Do Fewer Things Better
Shafqat Islam, CMO of Optimizely and co-founder of NewsCred, walked into the role having never held a marketing position. His first act was to question whether the entire marketing function was necessary. What followed was a masterclass in starting from a blank slate, measuring everything, and letting experimentation unlock creativity.
“If you can beat the cost per opportunity target, we will pour money into it forever. For a lot of people, this was a freeing, liberating thought.”
Shafqat Islam is the CMO of Optimizely, the digital experience platform used by the world’s largest enterprises for content management, experimentation, and personalisation. He came to the role with no prior marketing experience but with thirteen years building NewsCred, one of the founding companies of the content marketing category, into a business that raised $100 million and ultimately exited to Industry Dive.
Shafqat co-founded NewsCred in 2007 and led it for over a decade, pioneering what is now called content marketing. He spun out the software business as Welcome in 2020, then oversaw its acquisition by Optimizely in 2021, running the Welcome division within Opti before his CEO, Alex, asked him to take on marketing for the broader business. His response, that he had never held a marketing job, was, by his own account, not a deterrent.
Before NewsCred, he spent seven years at Merrill Lynch Bank Suisse as Vice President, where he was the youngest ever member of the technology management team, leading a 30-million-pound platform project across London and Geneva. That operational background, combined with a founder’s instinct for first principles, shapes how he approaches every marketing challenge: start with a blank slate, measure ruthlessly, and test everything.
“AI is not going to replace people. But if you don’t use AI, you may be replaced by a person who does.”

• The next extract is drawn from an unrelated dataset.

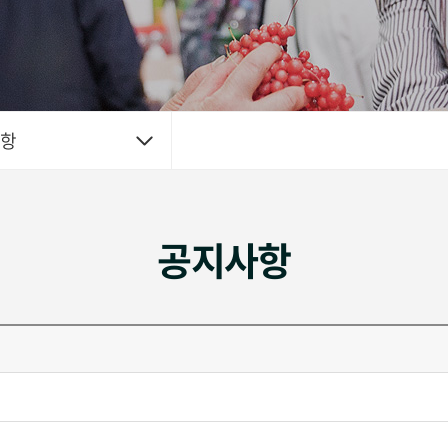
사항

“I had a hunch that if we stopped all our marketing, nothing would change. For a lot of people, that was a freeing thought.”
The first thing Shafqat did as CMO was question whether marketing was working at all. Not as a provocation, but as a genuine hypothesis. By treating the entire function as a blank slate and demanding that every channel, campaign, and activity justify itself against a cost-per-opportunity target, he created both accountability and creative freedom at the same time.
“Being great at experimentation does not just mean being data-driven. It unlocks creativity.”
The assumption is that rigorous measurement constrains creativity. Shafqat found the opposite. When marketers know they can test any idea against a clear success metric, and a failed test is not a failure but a learning, they generate more ideas, not fewer. The testing mindset is not a cage. It is a permission structure.
“The lines between brand and demand are very blurry. I like ideas that couple both together. Those are my favourites.”
Half of Optimizely’s pipeline comes from inbound. Most of that starts not with a search but with a relationship built over time through events, content, and brand presence. Shafqat’s case is that separating brand and demand budgets is a false distinction. The best marketing ideas do both simultaneously, and the best way to serve demand is to have invested seriously in brand.